(Web document revisions)
-=-=-

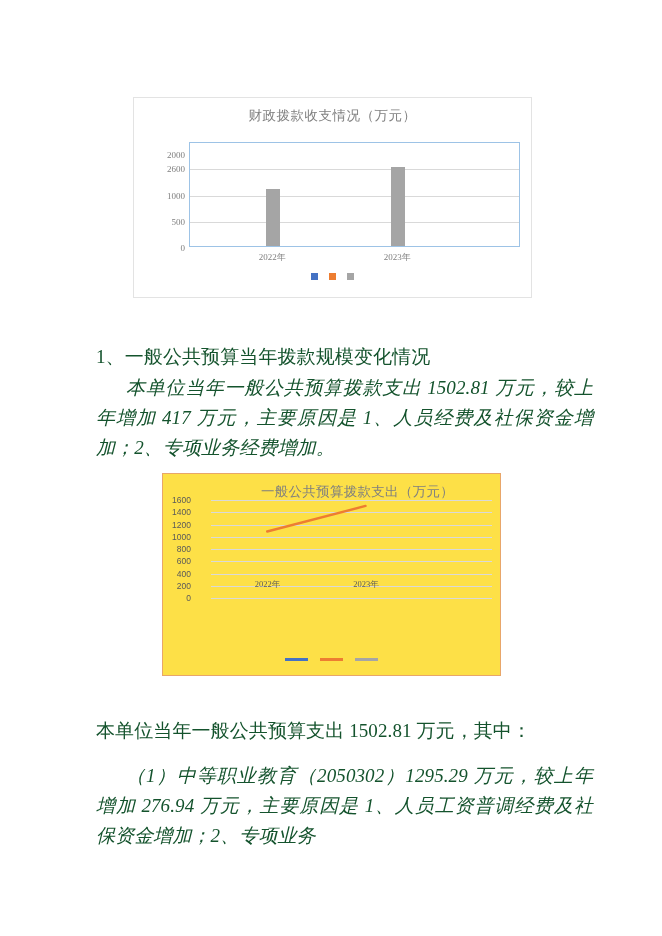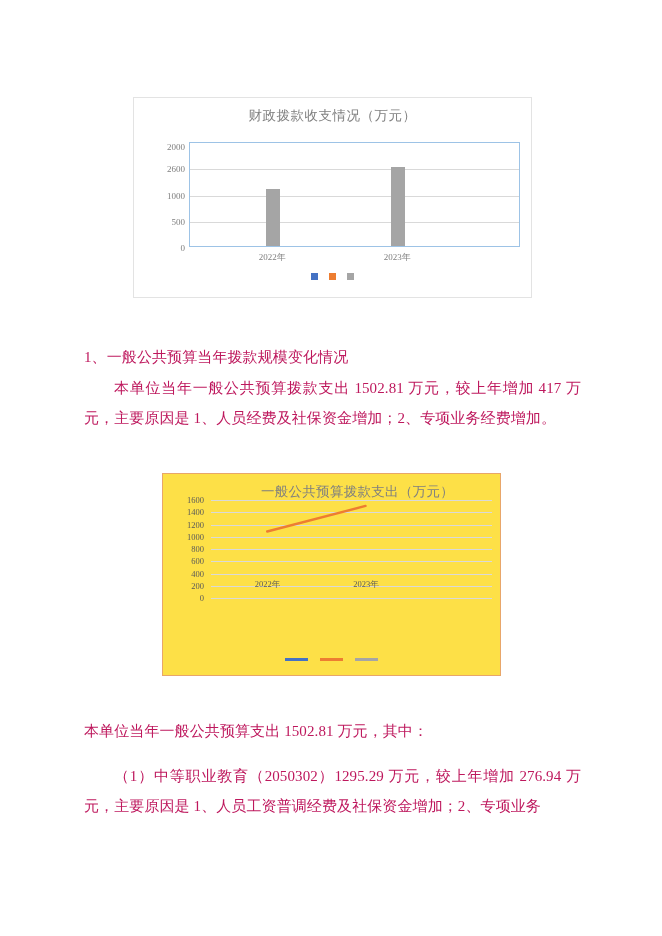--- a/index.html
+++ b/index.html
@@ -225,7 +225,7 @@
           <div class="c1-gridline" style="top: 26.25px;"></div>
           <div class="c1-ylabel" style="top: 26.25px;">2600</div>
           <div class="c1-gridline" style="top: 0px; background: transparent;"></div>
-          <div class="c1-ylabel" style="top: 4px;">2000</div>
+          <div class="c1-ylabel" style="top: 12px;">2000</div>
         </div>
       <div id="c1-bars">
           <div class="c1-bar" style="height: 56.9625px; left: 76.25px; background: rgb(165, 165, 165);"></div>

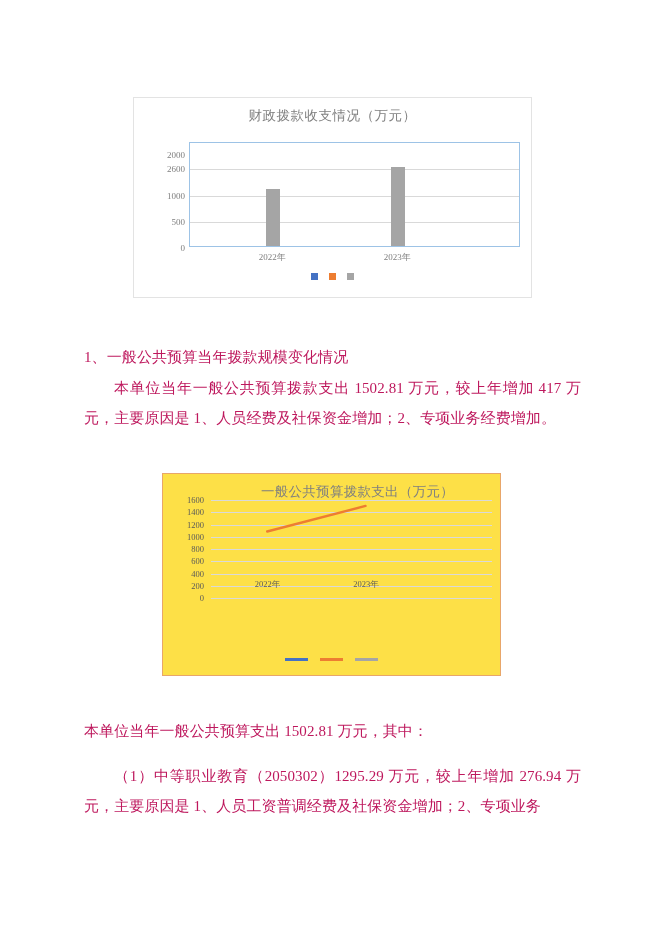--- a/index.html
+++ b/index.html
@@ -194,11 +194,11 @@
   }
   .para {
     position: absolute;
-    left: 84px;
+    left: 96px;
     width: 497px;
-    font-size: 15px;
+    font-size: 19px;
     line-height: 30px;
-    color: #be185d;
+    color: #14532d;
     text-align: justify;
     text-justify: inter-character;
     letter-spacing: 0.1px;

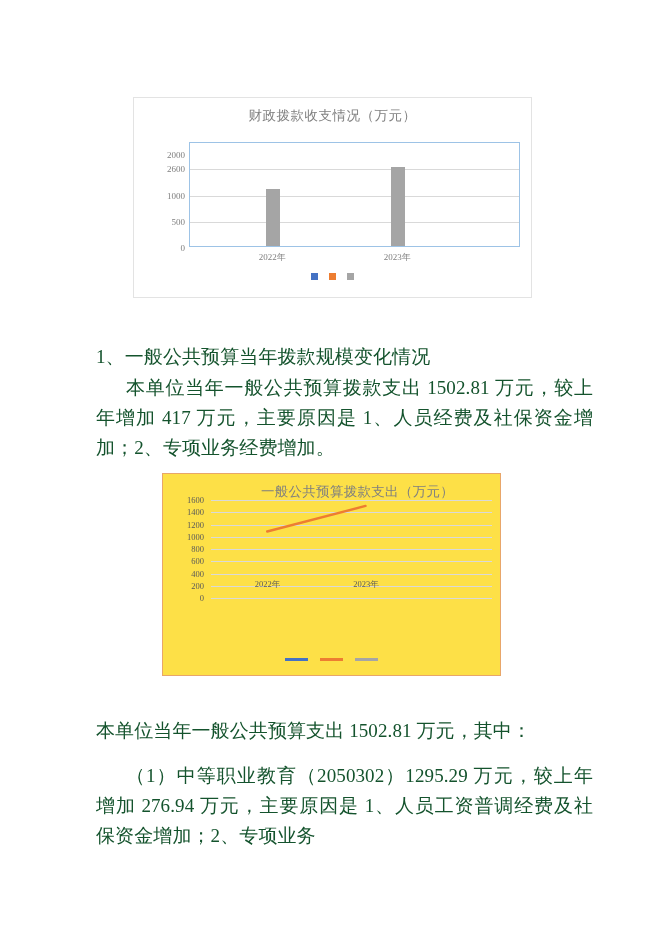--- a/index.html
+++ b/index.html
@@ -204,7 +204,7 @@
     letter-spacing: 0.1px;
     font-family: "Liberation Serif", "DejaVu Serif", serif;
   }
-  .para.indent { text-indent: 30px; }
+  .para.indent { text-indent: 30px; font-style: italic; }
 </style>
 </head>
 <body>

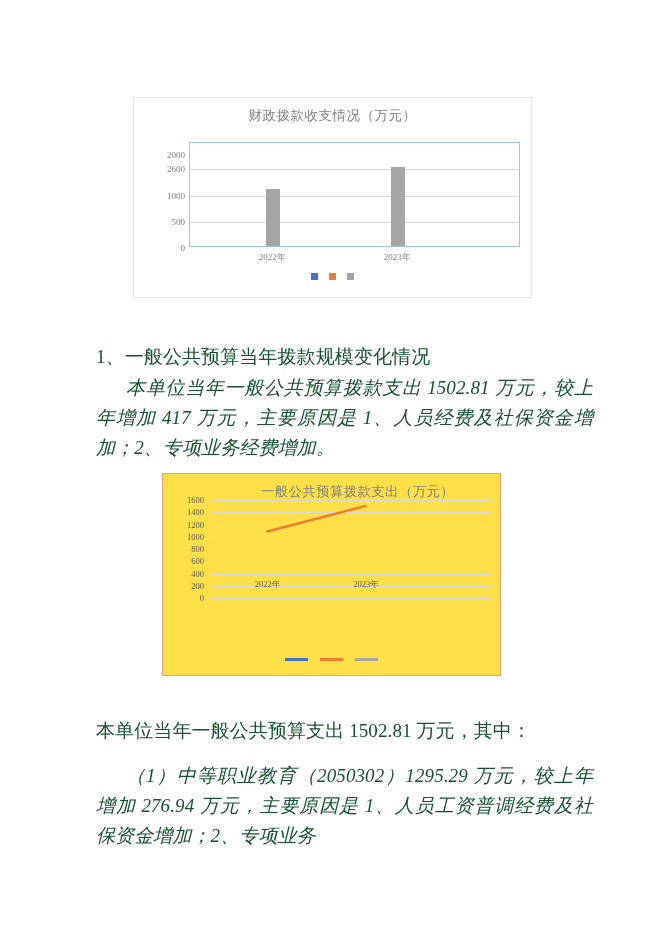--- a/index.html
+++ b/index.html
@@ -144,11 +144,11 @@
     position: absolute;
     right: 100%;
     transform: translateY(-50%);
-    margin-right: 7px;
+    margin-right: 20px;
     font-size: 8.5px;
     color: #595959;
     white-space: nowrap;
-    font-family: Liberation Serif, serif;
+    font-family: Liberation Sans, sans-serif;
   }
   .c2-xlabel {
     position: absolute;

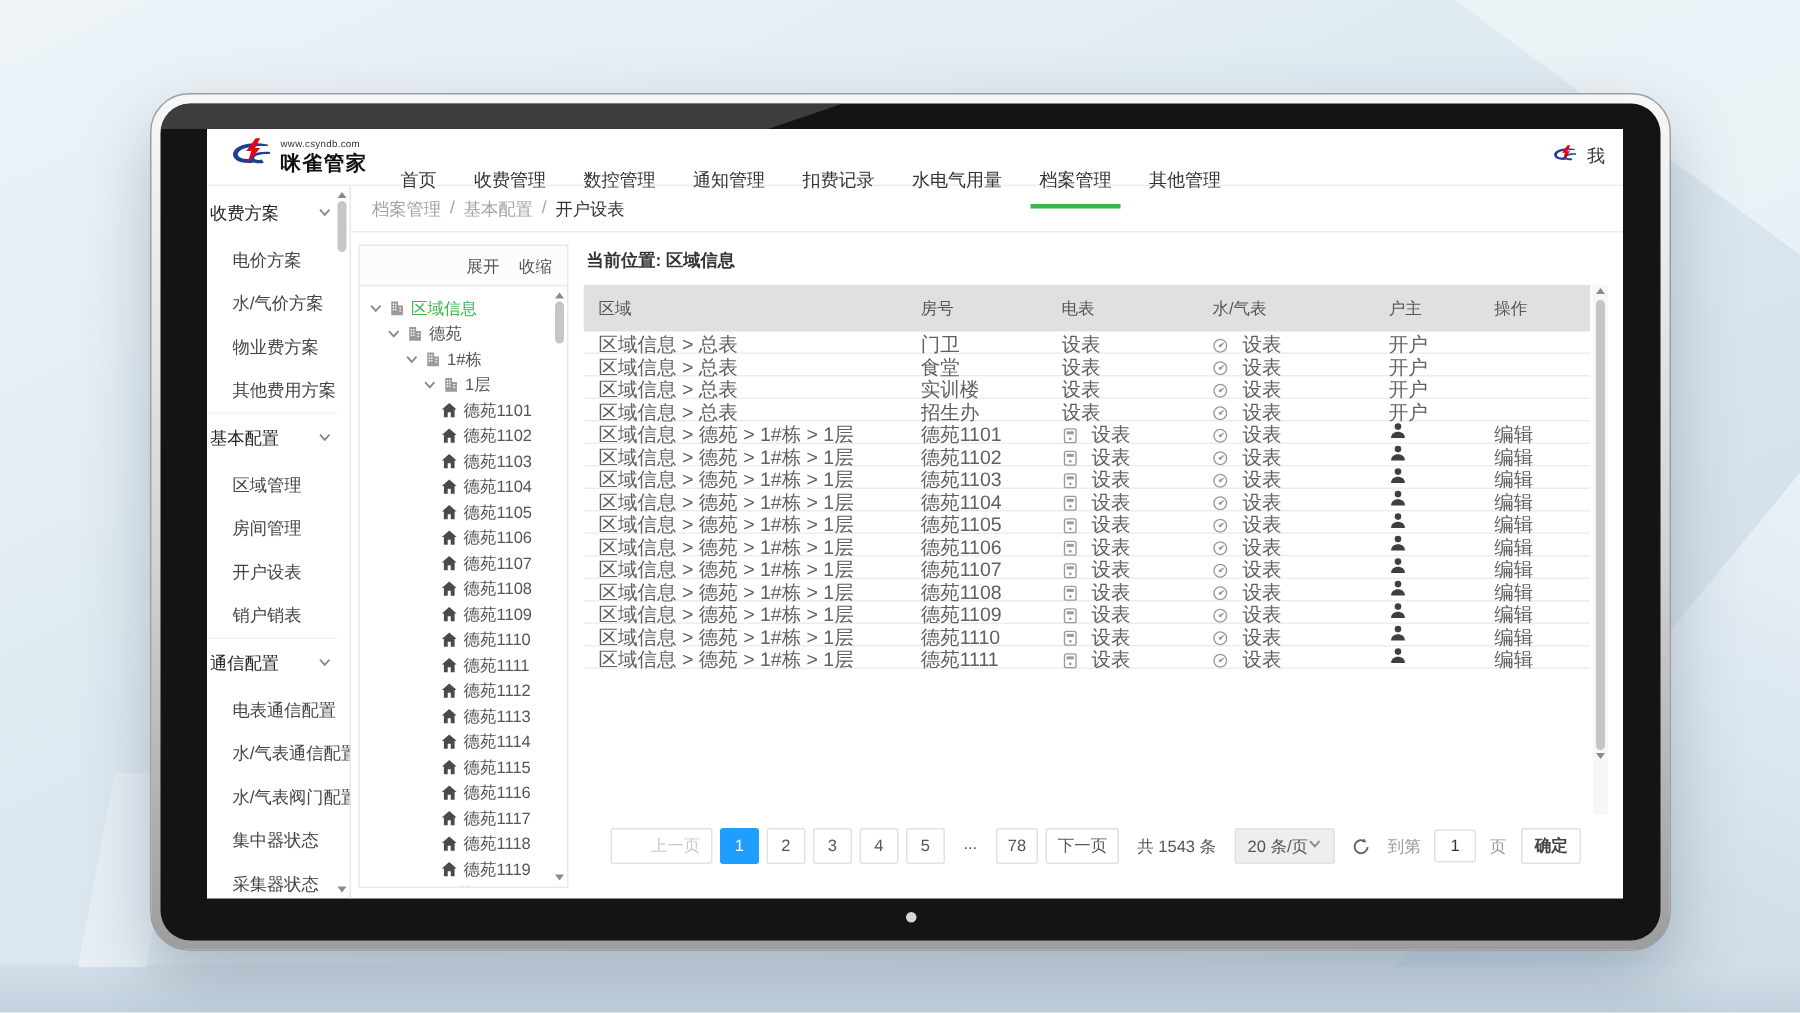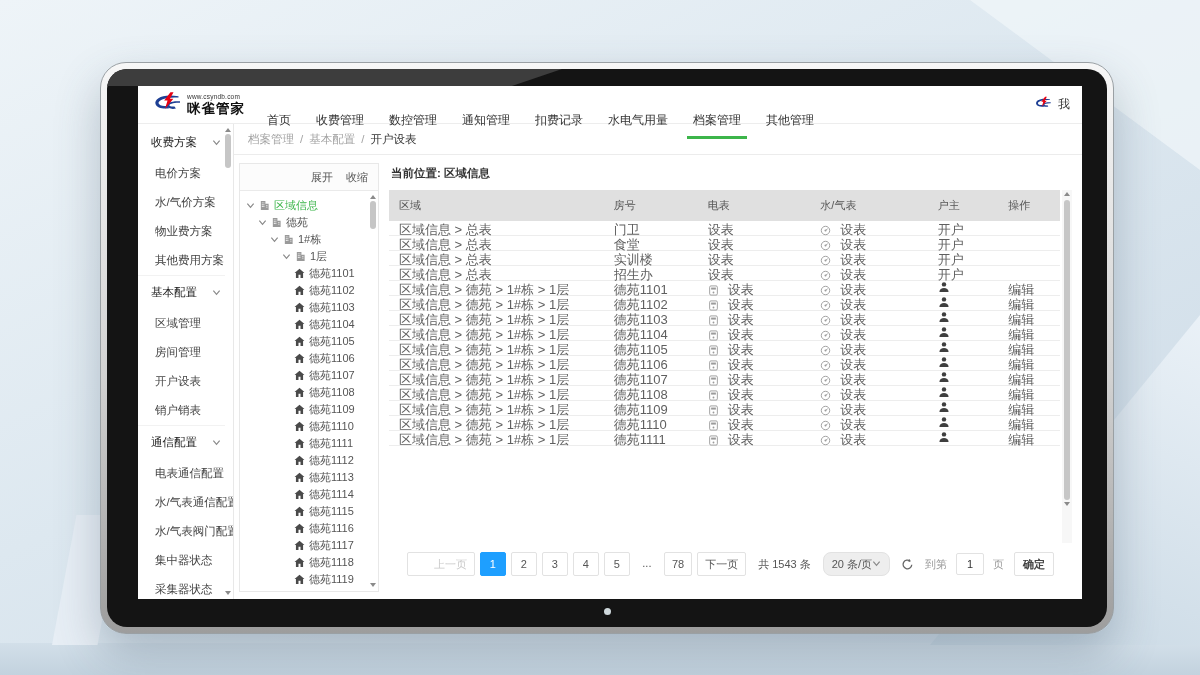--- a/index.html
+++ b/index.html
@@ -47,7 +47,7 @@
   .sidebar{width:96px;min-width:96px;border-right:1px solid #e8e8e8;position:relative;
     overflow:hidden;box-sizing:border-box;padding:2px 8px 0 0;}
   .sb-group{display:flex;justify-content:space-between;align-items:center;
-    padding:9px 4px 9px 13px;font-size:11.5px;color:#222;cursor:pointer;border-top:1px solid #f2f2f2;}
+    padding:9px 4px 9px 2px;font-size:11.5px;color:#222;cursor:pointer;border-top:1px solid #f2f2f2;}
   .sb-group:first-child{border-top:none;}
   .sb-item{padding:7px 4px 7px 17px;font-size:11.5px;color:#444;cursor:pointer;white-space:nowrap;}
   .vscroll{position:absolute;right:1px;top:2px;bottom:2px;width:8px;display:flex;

-=-=-

About this exercise: Please output all of the data exactly as given, omitting any images it holds.

Response:
--- a/index.html
+++ b/index.html
@@ -225,7 +225,7 @@
           <div class="c1-gridline" style="top: 26.25px;"></div>
           <div class="c1-ylabel" style="top: 26.25px;">2600</div>
           <div class="c1-gridline" style="top: 0px; background: transparent;"></div>
-          <div class="c1-ylabel" style="top: 4px;">2000</div>
+          <div class="c1-ylabel" style="top: 12px;">2000</div>
         </div>
       <div id="c1-bars">
           <div class="c1-bar" style="height: 56.9625px; left: 76.25px; background: rgb(165, 165, 165);"></div>

--- a/index.html
+++ b/index.html
@@ -194,11 +194,11 @@
   }
   .para {
     position: absolute;
-    left: 84px;
+    left: 96px;
     width: 497px;
-    font-size: 15px;
+    font-size: 19px;
     line-height: 30px;
-    color: #be185d;
+    color: #14532d;
     text-align: justify;
     text-justify: inter-character;
     letter-spacing: 0.1px;

--- a/index.html
+++ b/index.html
@@ -204,7 +204,7 @@
     letter-spacing: 0.1px;
     font-family: "Liberation Serif", "DejaVu Serif", serif;
   }
-  .para.indent { text-indent: 30px; }
+  .para.indent { text-indent: 30px; font-style: italic; }
 </style>
 </head>
 <body>

--- a/index.html
+++ b/index.html
@@ -144,11 +144,11 @@
     position: absolute;
     right: 100%;
     transform: translateY(-50%);
-    margin-right: 7px;
+    margin-right: 20px;
     font-size: 8.5px;
     color: #595959;
     white-space: nowrap;
-    font-family: Liberation Serif, serif;
+    font-family: Liberation Sans, sans-serif;
   }
   .c2-xlabel {
     position: absolute;

--- a/index.html
+++ b/index.html
@@ -47,7 +47,7 @@
   .sidebar{width:96px;min-width:96px;border-right:1px solid #e8e8e8;position:relative;
     overflow:hidden;box-sizing:border-box;padding:2px 8px 0 0;}
   .sb-group{display:flex;justify-content:space-between;align-items:center;
-    padding:9px 4px 9px 13px;font-size:11.5px;color:#222;cursor:pointer;border-top:1px solid #f2f2f2;}
+    padding:9px 4px 9px 2px;font-size:11.5px;color:#222;cursor:pointer;border-top:1px solid #f2f2f2;}
   .sb-group:first-child{border-top:none;}
   .sb-item{padding:7px 4px 7px 17px;font-size:11.5px;color:#444;cursor:pointer;white-space:nowrap;}
   .vscroll{position:absolute;right:1px;top:2px;bottom:2px;width:8px;display:flex;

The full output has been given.